That’s equivalent to about two toilet flushes.
Canadians use an average of 326 litres per day. That’s 6.5 times the amount the UN says we need.
Yes, we live differently than those in developing areas. We have different technologies and different standards.
Well, many of us do at least. While Winnipeg gets its water from Shoal Lake, Shoal Lake 40 First Nation has been under a boil-water advisory since December 2000.
Canada is rated quite poorly compared to other countries and their water use. In Canada, we use nine times more water than people in Denmark.
So how about this: take my water day challenge. Can you live off 50 litres for a day?
This probably means you’re going to defer your water use to another day, like showering or doing laundry tomorrow instead of today.
But try it out.
Turn off the tap when brushing your teeth.
If it’s yellow, actually leave it mellow.
Is today a shower day? Have a pits and privates power shower.
Don’t put that half-full dishwasher through — relax your mind and do some hand washing.
Record your water use on a spreadsheet, or try an online calculator like this one from Grace Communications Foundation, and let me know how it goes.
Then try recording your water consumption for a week. You may be using water in excess for silly reasons, and recording it will help you find those reasons.
I did a water audit for a week last year, and then challenged myself to use 50 litres on World Water Day, and if I remember correctly, I used just over 50 litres.

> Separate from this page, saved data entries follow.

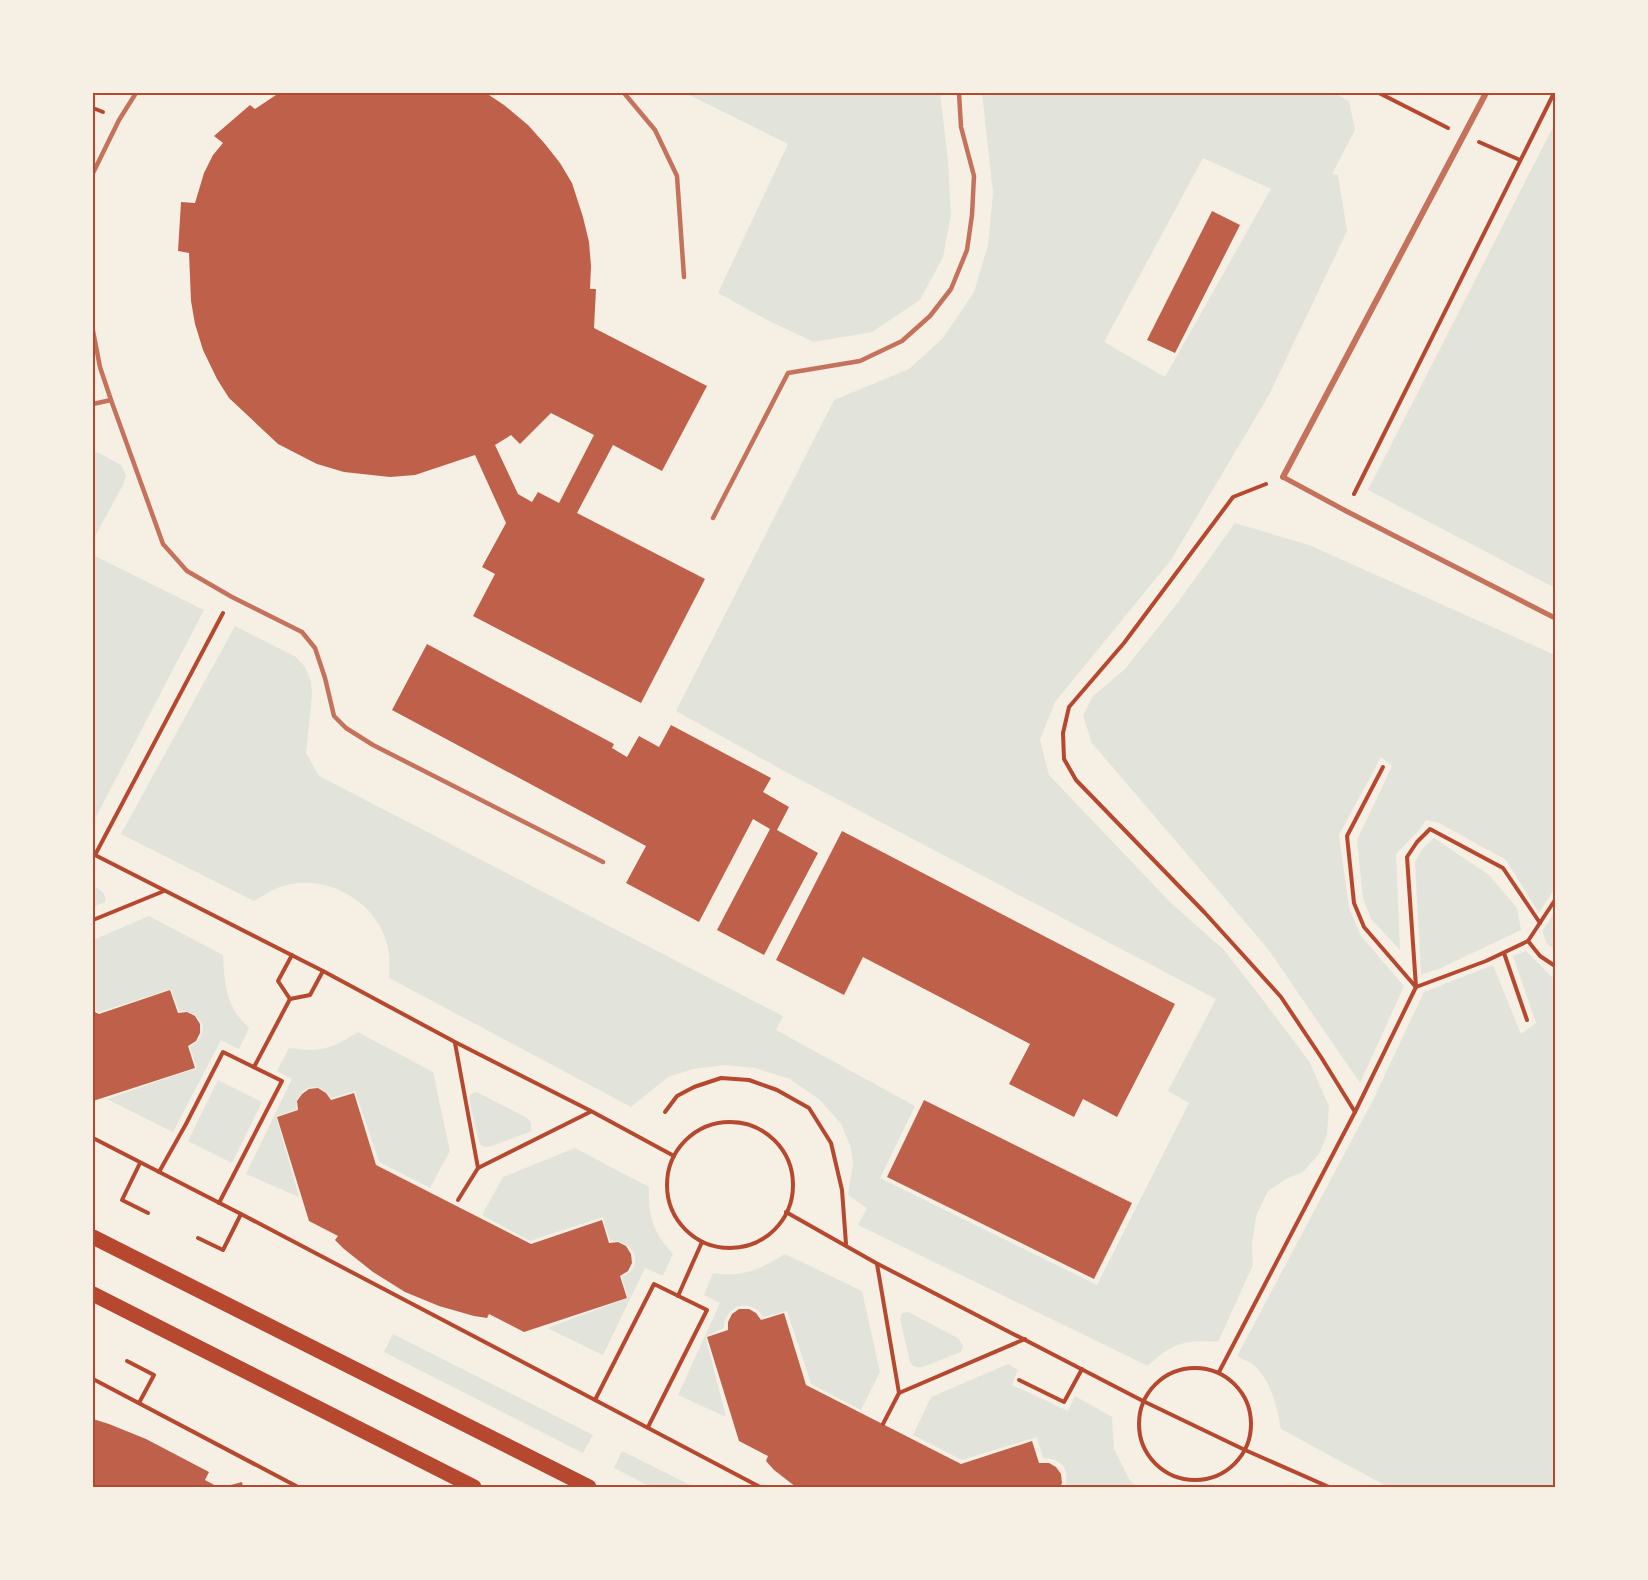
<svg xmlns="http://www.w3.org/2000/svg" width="1648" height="1580" viewBox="0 0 1648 1580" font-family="Overpass,sans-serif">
  <rect width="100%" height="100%" fill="#f6efe4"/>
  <g fill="#e2e4dc" fill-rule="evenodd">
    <polygon points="685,93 940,93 948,161 951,215 943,257 920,300 872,332 814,342 771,322 718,293 788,144"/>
    <path d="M982,93H1333L1349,101L1355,130L1332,174L1338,175L1347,231L1269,395L1171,560L1055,702L1040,740L1049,775L1171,903L1224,950L1259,995L1309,1061L1329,1106L1327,1135L1319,1154L1303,1172L1286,1179L1268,1191L1256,1216L1252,1244L1253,1265L1218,1342C1186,1339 1171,1343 1148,1366L858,1225L867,1208L848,1195L853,1163L851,1148L841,1124L820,1100L790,1079L755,1068L725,1065L693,1069L668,1077L631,1107L389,978C389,970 390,962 389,955C384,906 330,872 283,886C273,889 263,896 254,901L121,834L235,626L296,657L305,667L311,681L312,696L306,753L319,776L783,1016L776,1030L915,1106L880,1178L1097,1285L1189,1103L1168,1091L1216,999L786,772L676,711L834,400L909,369L943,338L974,292L988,245L993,193ZM1203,158L1271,189L1165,377L1104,342Z"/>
    <polygon points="1555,123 1555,588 1368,490"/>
    <polygon points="93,450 121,465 126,475 124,483 93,540"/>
    <polygon points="1235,523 1309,545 1555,655 1555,888 1539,913 1506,860 1439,823 1426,820 1420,829 1396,854 1400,950 1371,919 1363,899 1357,840 1392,766 1381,757 1339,835 1349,908 1361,936 1404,986 1360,1083 1268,949 1092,743 1083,716 1093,696 1125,669 1176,605"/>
    <polygon points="93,555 204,610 96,817 93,816"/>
    <polygon points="1434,838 1489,875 1517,908 1521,930 1443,967 1421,975 1415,862 1423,848"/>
    <path d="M93,886C100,889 107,893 105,902L93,907Z"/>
    <polygon points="1555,912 1555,949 1547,944 1542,931"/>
    <path d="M149,916L223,955C224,975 225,996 236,1013C239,1018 245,1023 249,1028L239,1049L221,1040L173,1132L107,1099L197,1068L190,1047C191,1046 197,1042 198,1041C211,1025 195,1010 179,1011L171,989L99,1012L93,1009V940Z"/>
    <path d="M1526,951L1550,975L1555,978V1487H1388L1281,1429C1277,1407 1271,1378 1251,1363C1247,1361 1242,1359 1237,1356L1372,1102L1424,992L1493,965L1521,1034L1536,1023L1513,956Z"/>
    <path d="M358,1032L433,1072L450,1151L430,1188L379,1162L355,1091L331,1098C318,1078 296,1087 296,1110L276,1116L299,1197L246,1174L292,1079L277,1071L289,1048C320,1053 331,1049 358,1032Z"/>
    <polygon points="218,1080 262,1102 232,1163 188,1141"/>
    <path d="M477,1092L527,1118L531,1122V1130L530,1132L491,1146C486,1148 482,1147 479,1142L469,1099L471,1094Z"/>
    <path d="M575,1148L649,1187C648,1216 653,1232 673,1254L663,1276L645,1268L603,1355L547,1328L628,1298L622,1277C623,1276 629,1273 630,1272C644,1257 627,1238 610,1241L603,1217L530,1241L482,1215L503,1177Z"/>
    <path d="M785,1254L862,1291L880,1372L861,1410L811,1384L787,1311L763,1317C751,1297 725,1305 724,1328L707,1336L706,1339L726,1417L678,1395L720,1303L704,1295L713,1273C743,1278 760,1269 785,1254Z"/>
    <path d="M908,1312L958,1338L963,1346L961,1352L923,1367C917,1368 913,1367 910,1362L900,1319L902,1313Z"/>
    <polygon points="393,1334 593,1435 583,1453 384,1352"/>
    <path d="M1008,1364L1018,1370L1012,1385L1068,1411L1075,1396L1112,1417L1114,1449L1130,1481L1137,1487H1065C1070,1468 1062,1459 1043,1458L1037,1437L962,1460L913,1435L931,1397Z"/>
    <polygon points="622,1451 694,1487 651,1487 614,1468"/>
  </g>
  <g fill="#bf614a" fill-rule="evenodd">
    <path d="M279,93H486L504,105L528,125L545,144L560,163L572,183L583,217L589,242L591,266L590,289H596L594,328L707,386L662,471L613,445L577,513L705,579L641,703L473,616L495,574L482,567L506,523L475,455L415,475L390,477L344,472L317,464L278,444L229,398L217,379L203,350L195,324L191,301L189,253L178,251L181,202L195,203L204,173L213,155L223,143L214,136L250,105L255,109ZM551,413L594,435L559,503L538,492L532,502L518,494L495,445L511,435L520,444Z"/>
    <polygon points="1212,211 1240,225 1175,353 1147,340"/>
    <polygon points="427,644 614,744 612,748 627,757 639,736 659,747 671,725 771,778 763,792 789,807 777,830 818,853 764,955 717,930 770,829 753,819 699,922 626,883 646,846 392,710"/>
    <polygon points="842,831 1175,1004 1117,1117 1083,1099 1074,1117 1009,1084 1030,1044 863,957 844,995 776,960"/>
    <polygon points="170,990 178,1013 187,1012 195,1016 200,1024 200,1033 196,1041 188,1046 195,1068 93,1101 93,1011 99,1014"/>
    <polygon points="318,1088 326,1093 331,1100 354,1093 376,1165 531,1244 602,1220 609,1243 618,1242 626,1246 631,1254 632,1263 628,1271 620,1276 627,1298 524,1332 489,1314 487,1318 474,1316 439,1306 405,1292 373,1272 344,1249 335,1240 338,1236 309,1221 277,1117 298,1110 297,1101 302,1094 309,1089"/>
    <polygon points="924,1100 1132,1203 1094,1279 887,1177"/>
    <polygon points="739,1309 749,1309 756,1313 761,1320 784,1313 806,1385 961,1464 1032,1441 1039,1463 1049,1463 1056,1467 1061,1474 1062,1483 1060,1487 796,1487 774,1470 766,1461 768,1456 739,1441 707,1337 728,1330 728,1322 732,1314"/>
    <polygon points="93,1419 109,1424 146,1439 209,1472 205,1480 218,1487 93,1487"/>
    <polygon points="242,1482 243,1487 227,1487 227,1486"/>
  </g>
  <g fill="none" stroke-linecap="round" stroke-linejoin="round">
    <g stroke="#b5482f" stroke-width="4">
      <polyline points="1379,93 1448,128"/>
      <polyline points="93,108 103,112"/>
      <polyline points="1479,142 1520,160"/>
      <polyline points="1266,484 1233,497 1124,643 1069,707 1063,733 1064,759 1076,780 1205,913 1281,997 1321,1057 1355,1112"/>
      <polyline points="1354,494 1554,93"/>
      <polyline points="1383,767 1347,836 1354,903 1364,927 1415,986"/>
      <polyline points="93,854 323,971 455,1042 591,1111 674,1156"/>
      <polyline points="95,855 223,613"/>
      <polyline points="93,920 164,891"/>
      <polyline points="1528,941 1555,900"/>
      <polyline points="1504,953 1527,1020"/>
      <polyline points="1416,987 1407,857 1417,842 1430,829 1503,868 1540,923"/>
      <polyline points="290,999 278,981 292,955"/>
      <polyline points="290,999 310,995 323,971"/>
      <polyline points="455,1043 478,1168 590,1112"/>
      <polyline points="254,1067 290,999"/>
      <polyline points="665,1112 677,1096 694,1087 721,1078 749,1080 777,1090 809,1108 831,1143 842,1190 846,1244"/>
      <circle cx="730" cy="1185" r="63"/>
      <polyline points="93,1138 241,1214 595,1400"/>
      <polyline points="140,1163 122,1200 148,1213"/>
      <polyline points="159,1172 186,1124 223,1052 282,1081 219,1203"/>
      <polyline points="458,1200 478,1168"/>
      <polyline points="786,1212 876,1263 1143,1401 1245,1450 1329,1487"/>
      <polyline points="198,1238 223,1250 241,1214"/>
      <polyline points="877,1264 899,1393"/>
      <polyline points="678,1296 702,1242"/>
      <polyline points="127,1361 154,1375 139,1403"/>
      <circle cx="1195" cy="1424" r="56"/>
      <polyline points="1219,1372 1355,1112 1416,987 1486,961 1528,941 1540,956 1555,966"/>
      <polyline points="93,1379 298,1487"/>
      <polyline points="1019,1380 1064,1402 1082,1369"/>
      <polyline points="883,1424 899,1393 1025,1339"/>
      <polyline points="648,1427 707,1310 654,1284 595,1400 760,1487"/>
    </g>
    <g stroke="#c5725c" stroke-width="4.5">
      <polyline points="624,93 655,130 677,176 684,277"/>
      <polyline points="93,173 119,120 136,93"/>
      <polyline points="93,331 100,367 111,400 93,404"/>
      <polyline points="111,400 163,544 187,571 232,597 302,632 315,648 325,678 334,716 346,728 373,745 603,862"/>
      <polyline points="713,518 788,373 860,361 902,341 930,316 951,289 967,250 972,215 974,176 961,127 959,93"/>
    </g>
    <polyline stroke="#c5725c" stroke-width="5" points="1283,477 1346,511 1555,618"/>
    <polyline stroke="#c5725c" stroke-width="6" points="1283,477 1486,93"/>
    <g stroke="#b5482f" stroke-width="15">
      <polyline points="93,1237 589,1487"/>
      <polyline points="93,1294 474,1487"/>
    </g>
  </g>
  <rect width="1648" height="1580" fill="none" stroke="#f6efe4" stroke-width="189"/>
  <rect x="94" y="94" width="1460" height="1392" fill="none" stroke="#b5482f" stroke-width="2"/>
</svg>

When you try and live an environmentally friendly life, you can feel defeated. It’s hard to avoid excessive plastic wrap or find the exact bin required for recycling. But with water — it’s all on you. You have to have shorter showers. You have to be mindful of how often you turn the water on when rinsing dishes. You have to drink the last drop of water in your glass, rather than pouring it down the drain.
It’s interesting that we’re at the point where water is a luxury, with our long showers and hot tubs and pools, whereas in other areas, it’s a need that’s not being met.
*Update: I got by with about 83 litres on World Water Day.